*REQUIRED WORK:* Search the records that follow and extract every line containing the string "depth".

Stored items
▬▬▬▬▬▬

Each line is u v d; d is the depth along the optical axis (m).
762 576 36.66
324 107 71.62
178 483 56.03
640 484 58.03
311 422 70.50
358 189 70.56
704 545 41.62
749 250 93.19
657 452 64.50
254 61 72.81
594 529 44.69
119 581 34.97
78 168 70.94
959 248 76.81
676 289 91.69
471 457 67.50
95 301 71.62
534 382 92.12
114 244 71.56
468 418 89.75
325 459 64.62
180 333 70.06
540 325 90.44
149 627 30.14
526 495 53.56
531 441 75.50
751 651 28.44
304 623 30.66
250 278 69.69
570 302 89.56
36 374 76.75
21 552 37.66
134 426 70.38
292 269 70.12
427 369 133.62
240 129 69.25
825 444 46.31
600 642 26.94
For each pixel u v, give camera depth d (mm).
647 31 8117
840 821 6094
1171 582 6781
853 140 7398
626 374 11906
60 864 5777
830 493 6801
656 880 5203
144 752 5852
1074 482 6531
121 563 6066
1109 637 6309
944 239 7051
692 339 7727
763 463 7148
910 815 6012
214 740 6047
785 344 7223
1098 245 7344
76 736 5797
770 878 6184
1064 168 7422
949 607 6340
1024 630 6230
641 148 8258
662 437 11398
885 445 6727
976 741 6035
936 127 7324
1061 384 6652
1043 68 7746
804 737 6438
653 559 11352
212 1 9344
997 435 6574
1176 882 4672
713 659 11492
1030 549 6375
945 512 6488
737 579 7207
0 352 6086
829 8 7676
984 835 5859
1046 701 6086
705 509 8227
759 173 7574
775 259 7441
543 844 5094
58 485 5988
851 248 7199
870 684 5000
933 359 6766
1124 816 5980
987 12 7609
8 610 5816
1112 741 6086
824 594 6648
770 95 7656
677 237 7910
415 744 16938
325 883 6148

▬▬▬▬▬▬

*ANSWER:*
Each line is u v d; d is the depth along the optical axis (m).
For each pixel u v, give camera depth d (mm).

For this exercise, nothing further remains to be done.